Off the top of my head my favorites (in order) were:
- The Truth of Fact, the Truth of Feeling
- Omphalos
- Anxiety Is the Dizziness of Freedom
So good, in a way that's hard to describe. Nearly the majority of this book feels like it is technical instructions on formally practicing zazen, yet it's really so much more than that. Every page feels like it has something beautifully relevant to your own life despite the fact that it came from a chapter on the right posture you should hold during meditation. Going to be reading random pages from this for conceivable future.
Not really sure what to say, read because mentioned by Scott in We Are All Msscribe, and also because I was curious. The first two chapters are objectively hard to follow IMO it was only at about the third chapter I started following the abbreviations. It was super long, but was it “super worth it” i'm not sure. It's kind of absurd that I spent a nontrivial amount of time reading about harry potter fandom but also I love that I spent a nontrivial amount time reading about harry potter fandom.

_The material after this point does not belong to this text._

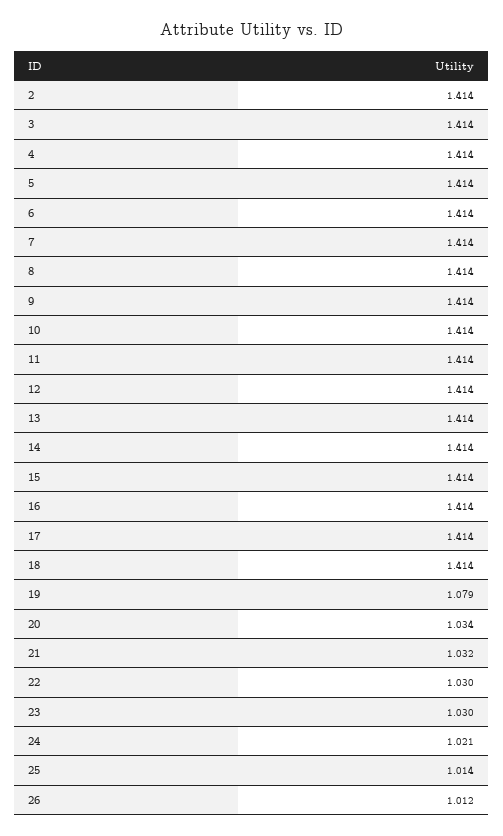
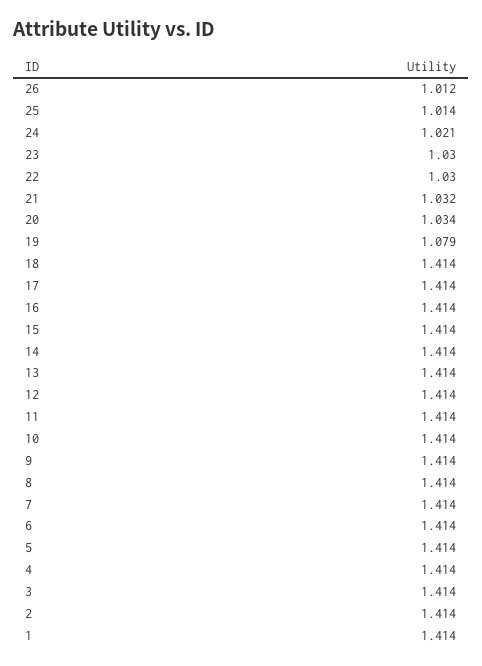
1: none -> 1.414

My only complaint is the title. This books is meant for everyone and everyone should read it, whether you're a student, book writer or not. Perhaps those groups of people will find it the most useful, I certainly wish I has read this before university. But I truly do believe that almost anyone will find the slip box useful in an extremely significant way.
I really can't explain how much I like this book but I like it in this unexplainable way because it gives you such a helpful and useful system for organising raw knowledge. Before this book I had never even considered that this is something that should be organised, even though in GTD terms it definitely has represented an open loop in my mind for a very long time.

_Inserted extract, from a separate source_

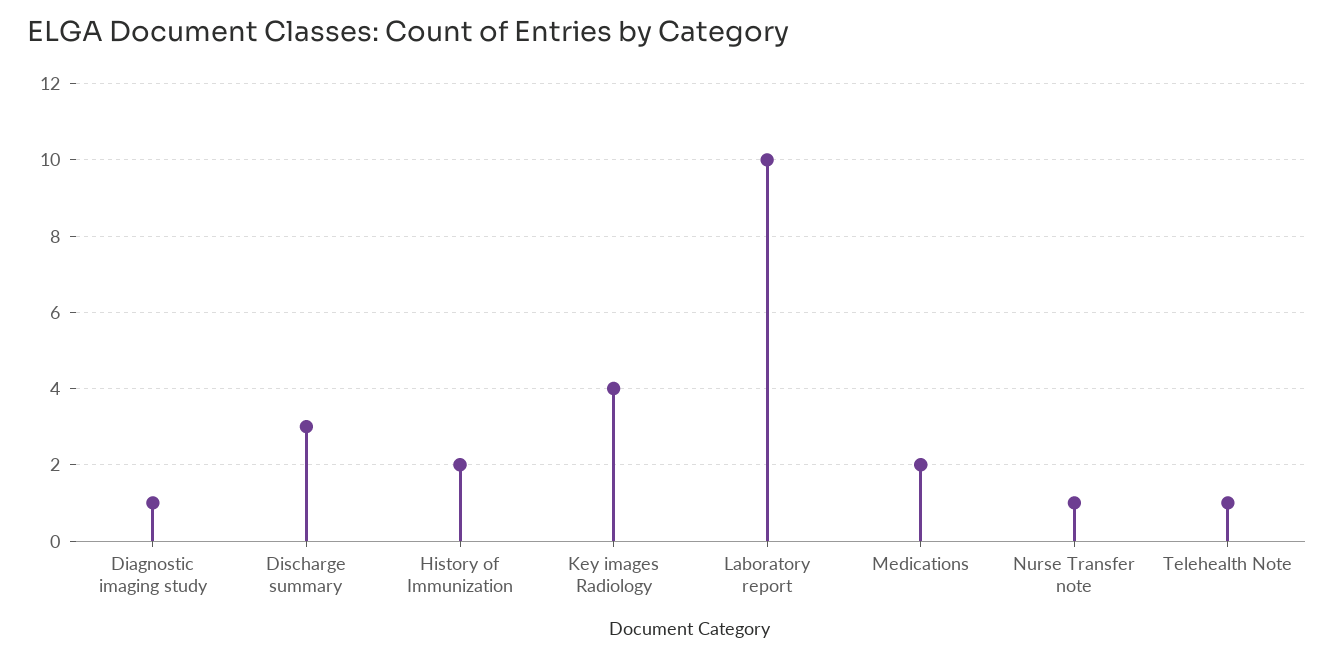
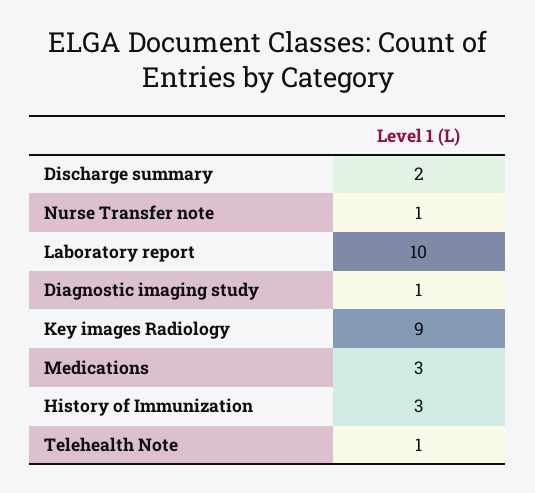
Discharge summary: 3 -> 2
History of Immunization: 2 -> 3
Key images Radiology: 4 -> 9
Medications: 2 -> 3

All I can say is: the sooner you read this book the better. The more books and articles and youtube videos you realised you could have watched with a slip box will depress you all the more after you finish Smart Notes.
The arguments for having a slip box really do seem sound, and after reading the book I can't think of an alternative.
This was not great.
While I appreciate the core idea of “GTD but one at a time” the book never really goes beyond this and ends up repeating a bunch of sentences over and over again. And I'm not even sure if the strategy of only doing one habit of GTD at a time makes sense.
For example if I decided to to the collection habit for a month and was very diligent at collecting all my open loops, productivitywise I think I would still be in a terrible position because the collection habit only makes sense if you are reviewing the lists you make also. If you are not regularly reviewing the list you collect open loops on your brain is probably going to pick up the loops because it doesn't trust that you will deal with them at some point. Or at least this is what David Allen would probably say, and I would definitely believe it.
The problem, though, is that it's not just these two habits that depend on each other but almost every habit in GTD and ZTD depends on each other. You can't have collection without review just as much as you can't have review without organisation.
The idea of doing only one of these habits at a time is not something I could imagine happening in any succesful way.
On top of that, even if I had to assume that you could somehow make this work by only doing one habit at a time, I found the actual content in the book very light and not nearly well substantiated enough.